START Material supplied
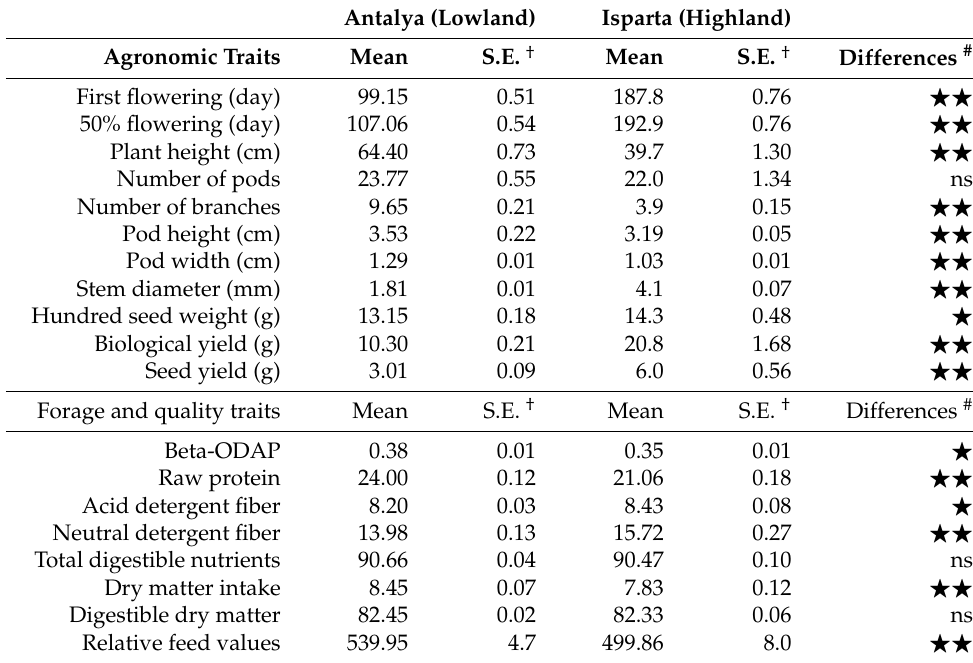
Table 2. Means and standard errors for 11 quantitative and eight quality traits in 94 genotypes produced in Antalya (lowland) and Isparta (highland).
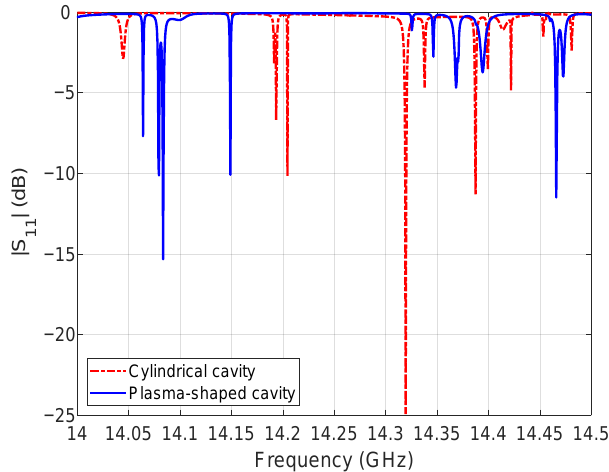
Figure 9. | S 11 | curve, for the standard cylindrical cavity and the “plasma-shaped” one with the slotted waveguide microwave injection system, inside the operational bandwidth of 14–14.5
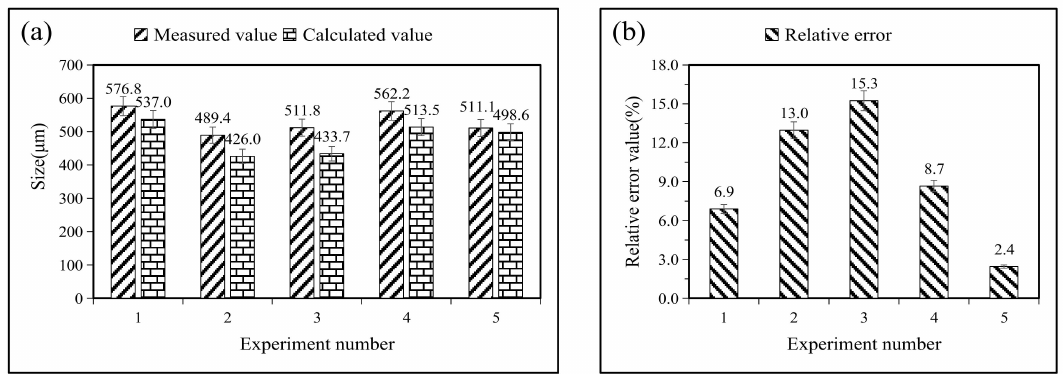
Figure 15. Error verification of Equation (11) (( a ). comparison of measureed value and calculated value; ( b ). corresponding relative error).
END Material supplied
START Material supplied
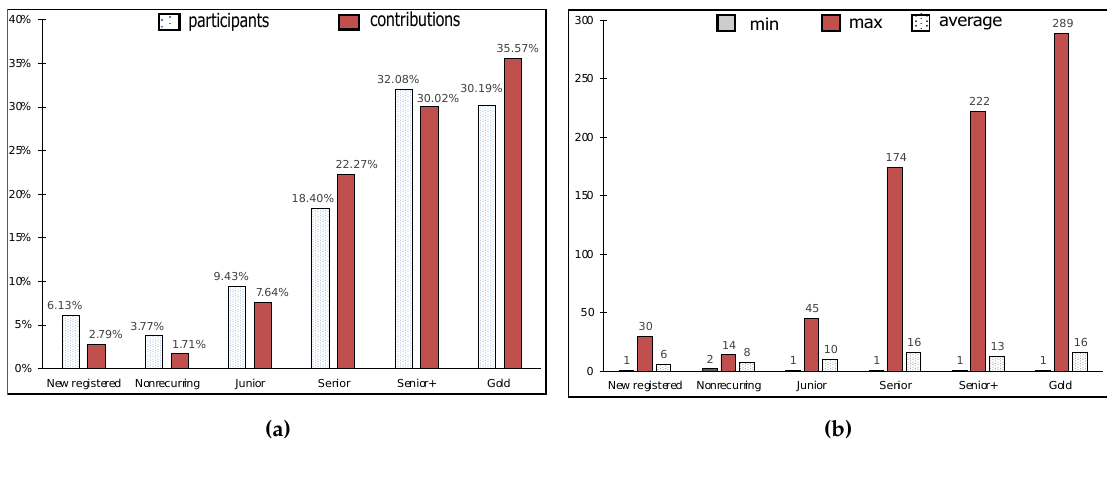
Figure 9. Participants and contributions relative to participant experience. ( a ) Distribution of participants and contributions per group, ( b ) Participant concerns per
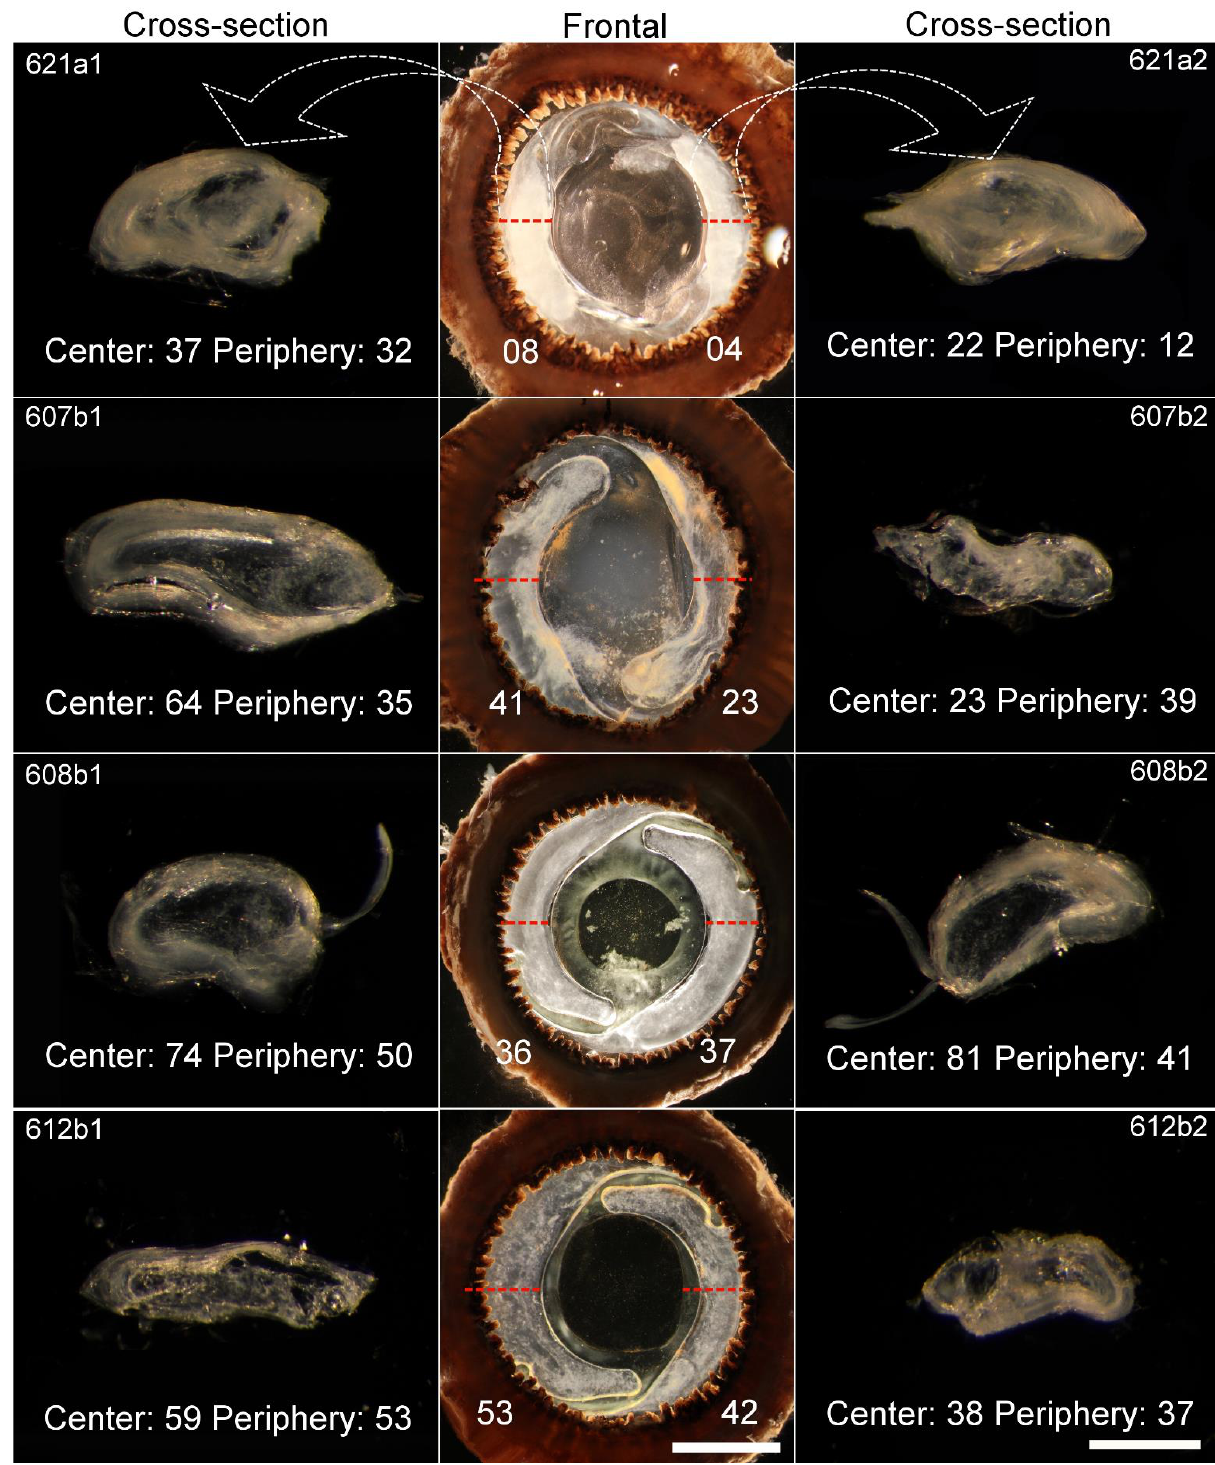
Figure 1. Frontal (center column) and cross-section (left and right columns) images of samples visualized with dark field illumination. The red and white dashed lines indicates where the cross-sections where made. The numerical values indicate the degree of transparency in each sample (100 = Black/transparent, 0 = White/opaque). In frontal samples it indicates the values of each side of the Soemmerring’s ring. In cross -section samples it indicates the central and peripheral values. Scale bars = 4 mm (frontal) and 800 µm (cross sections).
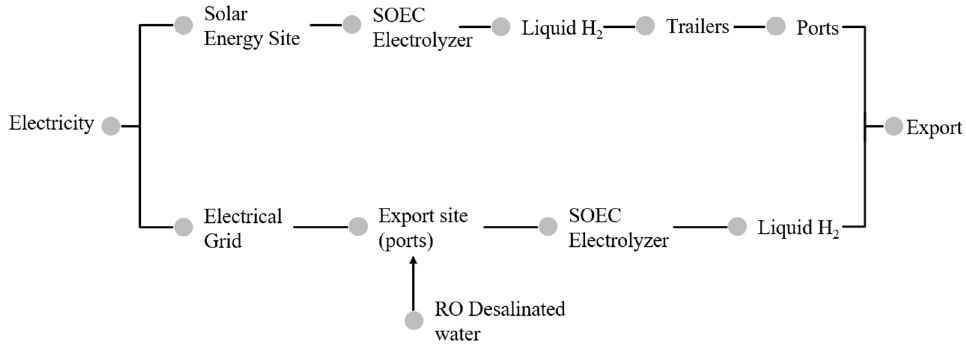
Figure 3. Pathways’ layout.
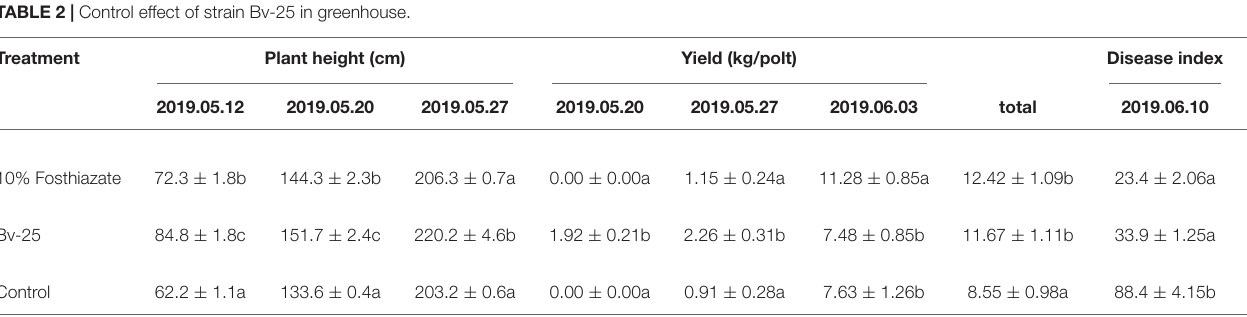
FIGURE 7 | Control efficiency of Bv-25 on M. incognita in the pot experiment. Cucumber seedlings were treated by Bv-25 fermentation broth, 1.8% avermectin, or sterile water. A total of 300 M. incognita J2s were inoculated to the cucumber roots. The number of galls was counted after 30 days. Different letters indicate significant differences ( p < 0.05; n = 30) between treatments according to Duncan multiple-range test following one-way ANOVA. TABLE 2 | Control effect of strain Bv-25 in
END Material supplied
START Material supplied
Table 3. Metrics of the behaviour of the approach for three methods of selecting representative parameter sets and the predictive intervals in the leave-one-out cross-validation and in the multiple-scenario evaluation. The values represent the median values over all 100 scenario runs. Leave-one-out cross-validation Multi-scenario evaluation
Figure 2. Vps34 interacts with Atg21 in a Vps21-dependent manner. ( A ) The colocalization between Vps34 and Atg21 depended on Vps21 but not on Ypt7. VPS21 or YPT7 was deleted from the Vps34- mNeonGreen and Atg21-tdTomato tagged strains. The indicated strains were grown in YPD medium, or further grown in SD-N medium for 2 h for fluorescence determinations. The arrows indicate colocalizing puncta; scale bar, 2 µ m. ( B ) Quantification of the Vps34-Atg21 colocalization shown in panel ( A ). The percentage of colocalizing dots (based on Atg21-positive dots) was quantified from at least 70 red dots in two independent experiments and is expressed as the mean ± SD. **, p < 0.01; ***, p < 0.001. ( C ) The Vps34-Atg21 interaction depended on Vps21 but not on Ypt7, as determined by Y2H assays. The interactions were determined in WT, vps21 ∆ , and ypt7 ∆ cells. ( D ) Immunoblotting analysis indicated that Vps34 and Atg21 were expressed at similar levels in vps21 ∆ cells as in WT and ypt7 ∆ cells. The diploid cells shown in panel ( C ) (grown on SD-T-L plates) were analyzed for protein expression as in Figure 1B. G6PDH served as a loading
END Material supplied
### Activity
Every line containing the string "multiple" should be pulled from the listing and copied.

### Solution
FIGURE 7 | Control efficiency of Bv-25 on M. incognita in the pot experiment. Cucumber seedlings were treated by Bv-25 fermentation broth, 1.8% avermectin, or sterile water. A total of 300 M. incognita J2s were inoculated to the cucumber roots. The number of galls was counted after 30 days. Different letters indicate significant differences ( p < 0.05; n = 30) between treatments according to Duncan multiple-range test following one-way ANOVA. TABLE 2 | Control effect of strain Bv-25 in
Table 3. Metrics of the behaviour of the approach for three methods of selecting representative parameter sets and the predictive intervals in the leave-one-out cross-validation and in the multiple-scenario evaluation. The values represent the median values over all 100 scenario runs. Leave-one-out cross-validation Multi-scenario evaluation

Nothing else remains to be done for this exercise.